REQUIRED ACTION
The reply should hold only the lines below beginning at the one with "площа (км²)" and ending at the one with "đạo Trạm y tế tăng cường công tác tuyên", copied exactly, with every picture left out.

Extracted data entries
..........

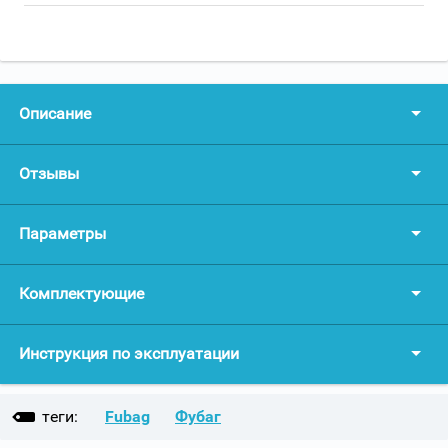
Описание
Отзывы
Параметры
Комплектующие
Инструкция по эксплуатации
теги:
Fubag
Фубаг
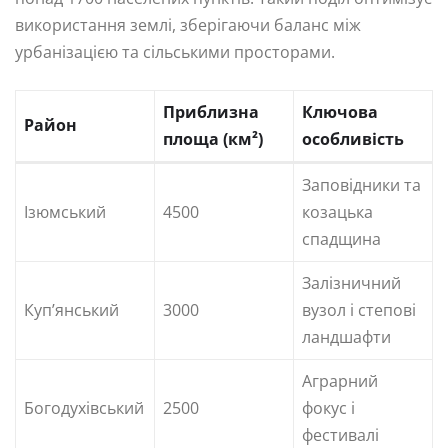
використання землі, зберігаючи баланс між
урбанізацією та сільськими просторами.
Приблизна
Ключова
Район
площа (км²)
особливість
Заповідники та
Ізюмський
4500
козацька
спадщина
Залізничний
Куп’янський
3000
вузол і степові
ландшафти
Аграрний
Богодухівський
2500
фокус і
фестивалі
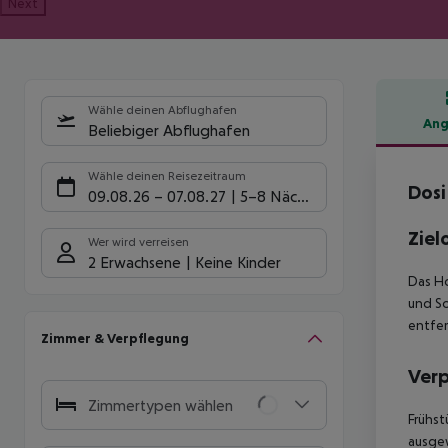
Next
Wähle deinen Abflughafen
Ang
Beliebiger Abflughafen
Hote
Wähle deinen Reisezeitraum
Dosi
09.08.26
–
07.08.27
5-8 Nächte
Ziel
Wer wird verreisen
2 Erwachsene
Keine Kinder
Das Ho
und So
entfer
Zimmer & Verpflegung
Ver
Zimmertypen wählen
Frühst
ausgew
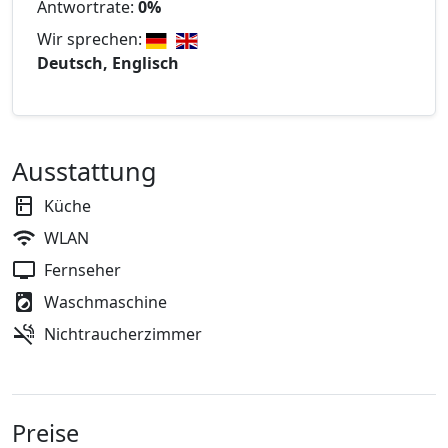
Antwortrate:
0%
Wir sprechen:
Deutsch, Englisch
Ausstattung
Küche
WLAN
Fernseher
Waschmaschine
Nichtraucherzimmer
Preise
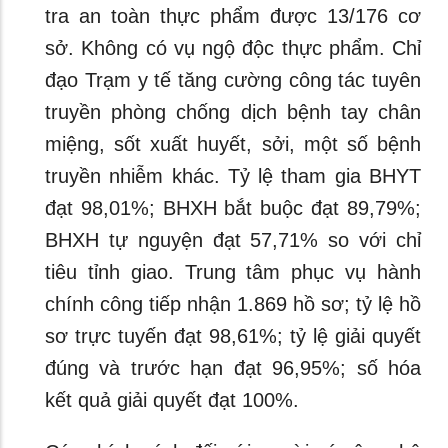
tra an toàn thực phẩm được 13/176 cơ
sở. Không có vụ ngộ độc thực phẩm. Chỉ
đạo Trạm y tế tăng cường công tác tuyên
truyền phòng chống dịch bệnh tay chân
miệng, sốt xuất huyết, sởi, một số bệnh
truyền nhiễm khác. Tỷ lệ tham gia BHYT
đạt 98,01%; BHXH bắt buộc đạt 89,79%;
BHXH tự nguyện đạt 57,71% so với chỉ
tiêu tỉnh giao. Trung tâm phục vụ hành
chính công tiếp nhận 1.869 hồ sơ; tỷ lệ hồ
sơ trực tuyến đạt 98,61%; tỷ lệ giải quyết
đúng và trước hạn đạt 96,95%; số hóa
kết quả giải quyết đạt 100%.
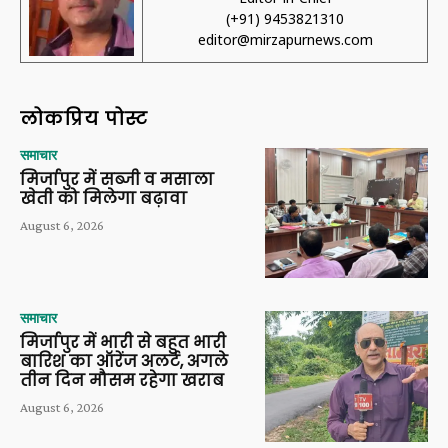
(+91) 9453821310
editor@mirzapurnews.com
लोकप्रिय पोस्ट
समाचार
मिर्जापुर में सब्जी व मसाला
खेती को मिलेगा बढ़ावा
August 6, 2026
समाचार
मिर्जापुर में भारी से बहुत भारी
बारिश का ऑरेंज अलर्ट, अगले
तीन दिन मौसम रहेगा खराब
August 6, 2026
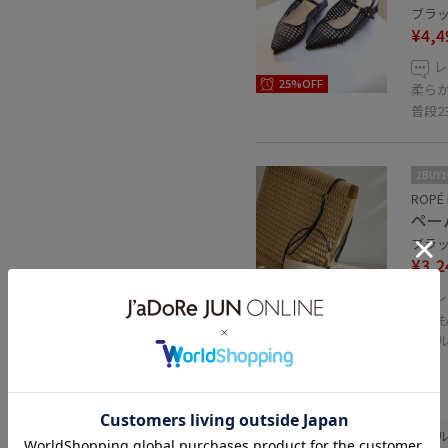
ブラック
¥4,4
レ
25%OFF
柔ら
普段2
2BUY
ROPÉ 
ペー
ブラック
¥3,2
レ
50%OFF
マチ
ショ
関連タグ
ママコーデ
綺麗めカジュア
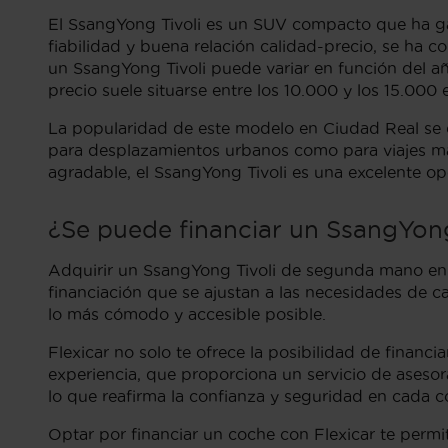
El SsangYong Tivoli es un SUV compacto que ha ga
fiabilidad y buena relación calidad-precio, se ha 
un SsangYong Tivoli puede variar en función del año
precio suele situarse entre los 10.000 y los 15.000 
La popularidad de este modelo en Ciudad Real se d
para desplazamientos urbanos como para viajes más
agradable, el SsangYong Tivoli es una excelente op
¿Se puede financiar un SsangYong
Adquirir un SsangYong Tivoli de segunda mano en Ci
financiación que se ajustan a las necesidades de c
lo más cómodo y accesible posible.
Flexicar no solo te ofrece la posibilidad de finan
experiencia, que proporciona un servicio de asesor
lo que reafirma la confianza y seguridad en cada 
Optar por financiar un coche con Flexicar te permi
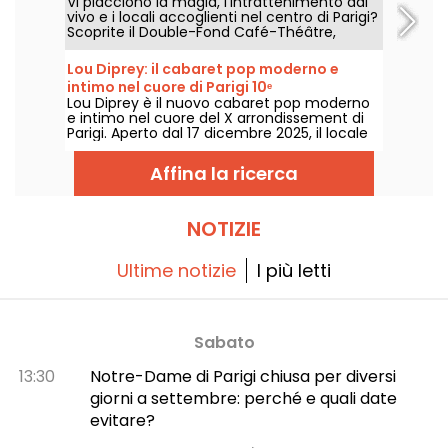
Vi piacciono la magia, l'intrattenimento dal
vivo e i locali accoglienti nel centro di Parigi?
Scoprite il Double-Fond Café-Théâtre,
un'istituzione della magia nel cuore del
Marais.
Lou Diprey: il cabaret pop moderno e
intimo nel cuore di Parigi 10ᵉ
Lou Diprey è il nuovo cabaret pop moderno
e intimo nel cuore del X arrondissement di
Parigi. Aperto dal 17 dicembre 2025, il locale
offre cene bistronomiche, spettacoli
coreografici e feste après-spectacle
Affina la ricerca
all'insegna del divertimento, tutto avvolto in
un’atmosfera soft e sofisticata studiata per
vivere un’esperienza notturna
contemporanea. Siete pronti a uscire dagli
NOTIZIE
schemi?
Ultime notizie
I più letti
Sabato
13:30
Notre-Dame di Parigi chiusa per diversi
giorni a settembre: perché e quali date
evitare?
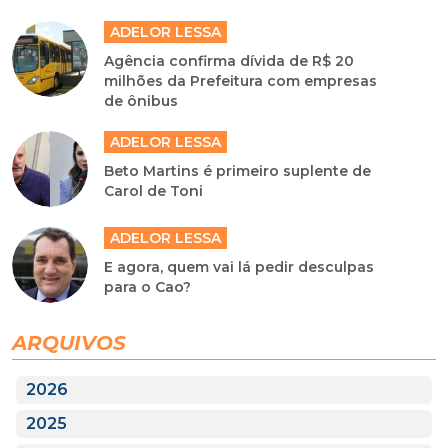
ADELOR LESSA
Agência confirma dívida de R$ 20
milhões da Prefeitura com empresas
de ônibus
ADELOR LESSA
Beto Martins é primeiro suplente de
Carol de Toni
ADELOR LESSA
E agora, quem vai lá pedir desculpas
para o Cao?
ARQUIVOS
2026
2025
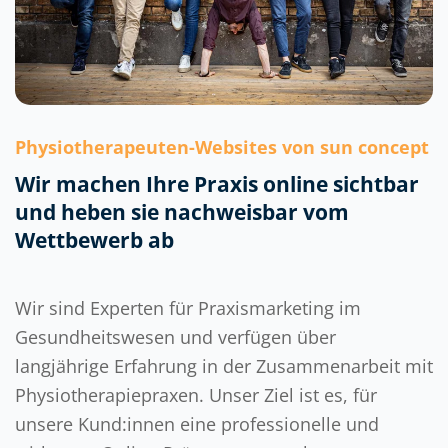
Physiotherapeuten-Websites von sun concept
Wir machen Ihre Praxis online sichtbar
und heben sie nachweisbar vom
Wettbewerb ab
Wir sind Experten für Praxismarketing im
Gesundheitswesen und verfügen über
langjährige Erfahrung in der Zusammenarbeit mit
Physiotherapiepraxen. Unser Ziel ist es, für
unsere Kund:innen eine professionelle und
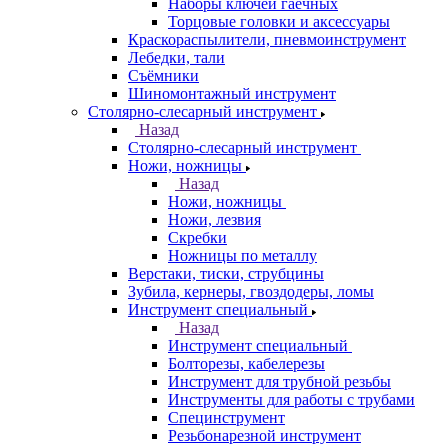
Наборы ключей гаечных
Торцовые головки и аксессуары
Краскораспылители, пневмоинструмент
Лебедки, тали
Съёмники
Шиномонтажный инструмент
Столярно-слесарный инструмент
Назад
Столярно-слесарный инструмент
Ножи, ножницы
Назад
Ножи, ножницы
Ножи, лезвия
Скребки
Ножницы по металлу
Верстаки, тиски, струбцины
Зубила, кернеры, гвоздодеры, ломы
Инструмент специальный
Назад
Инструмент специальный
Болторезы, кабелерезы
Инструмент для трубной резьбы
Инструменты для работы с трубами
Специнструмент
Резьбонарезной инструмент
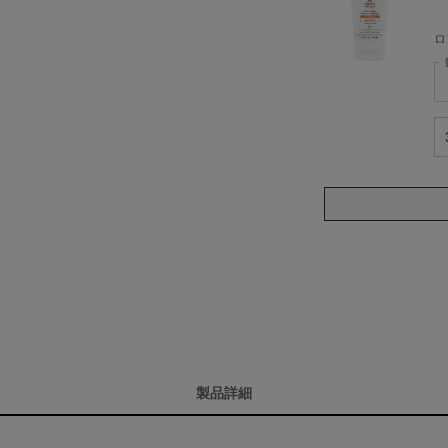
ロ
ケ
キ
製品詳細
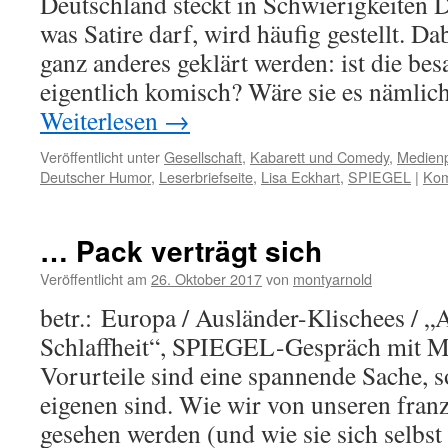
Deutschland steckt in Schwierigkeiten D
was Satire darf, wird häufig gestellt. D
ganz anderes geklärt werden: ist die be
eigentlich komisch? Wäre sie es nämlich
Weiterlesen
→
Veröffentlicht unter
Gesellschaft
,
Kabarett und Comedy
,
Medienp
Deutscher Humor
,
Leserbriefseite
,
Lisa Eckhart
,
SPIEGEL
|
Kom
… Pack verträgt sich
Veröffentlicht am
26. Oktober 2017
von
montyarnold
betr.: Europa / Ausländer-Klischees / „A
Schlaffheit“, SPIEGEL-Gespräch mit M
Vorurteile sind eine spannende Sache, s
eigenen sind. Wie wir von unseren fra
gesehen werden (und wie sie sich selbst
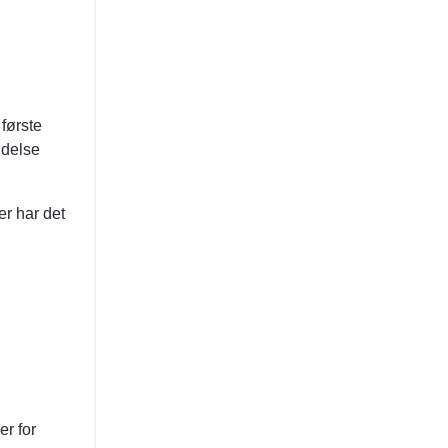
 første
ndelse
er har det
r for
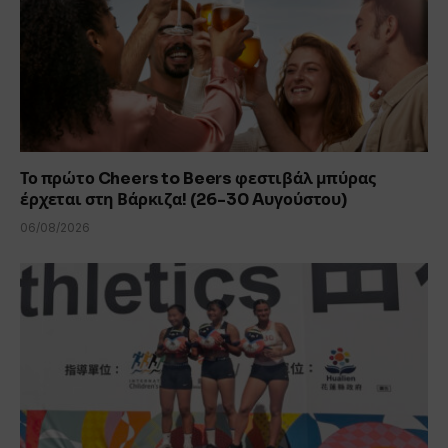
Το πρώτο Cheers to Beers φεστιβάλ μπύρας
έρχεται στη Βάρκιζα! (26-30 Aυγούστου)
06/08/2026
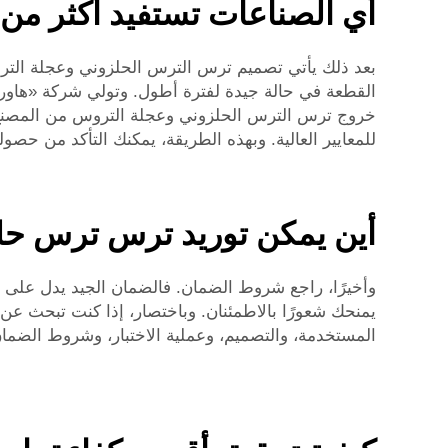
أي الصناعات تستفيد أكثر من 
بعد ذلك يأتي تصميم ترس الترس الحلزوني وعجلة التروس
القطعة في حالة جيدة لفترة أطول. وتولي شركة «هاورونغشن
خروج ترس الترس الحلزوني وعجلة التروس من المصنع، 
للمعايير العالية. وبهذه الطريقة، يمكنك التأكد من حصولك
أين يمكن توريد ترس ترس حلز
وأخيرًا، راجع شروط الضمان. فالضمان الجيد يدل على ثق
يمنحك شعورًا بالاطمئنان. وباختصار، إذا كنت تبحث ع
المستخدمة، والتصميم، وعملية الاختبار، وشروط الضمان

..........

EXERCISE RESULT
площа (км²)
особливість
Заповідники та
Ізюмський
4500
козацька
спадщина
Залізничний
Куп’янський
3000
вузол і степові
ландшафти
Аграрний
Богодухівський
2500
фокус і
фестивалі
Next
Wähle deinen Abflughafen
Ang
Beliebiger Abflughafen
Hote
Wähle deinen Reisezeitraum
Dosi
09.08.26
–
07.08.27
5-8 Nächte
Ziel
Wer wird verreisen
2 Erwachsene
Keine Kinder
Das Ho
und So
entfer
Zimmer & Verpflegung
Ver
Zimmertypen wählen
Frühst
ausgew
Antwortrate:
0%
Wir sprechen:
Deutsch, Englisch
Ausstattung
Küche
WLAN
Fernseher
Waschmaschine
Nichtraucherzimmer
Preise
tra an toàn thực phẩm được 13/176 cơ
sở. Không có vụ ngộ độc thực phẩm. Chỉ
đạo Trạm y tế tăng cường công tác tuyên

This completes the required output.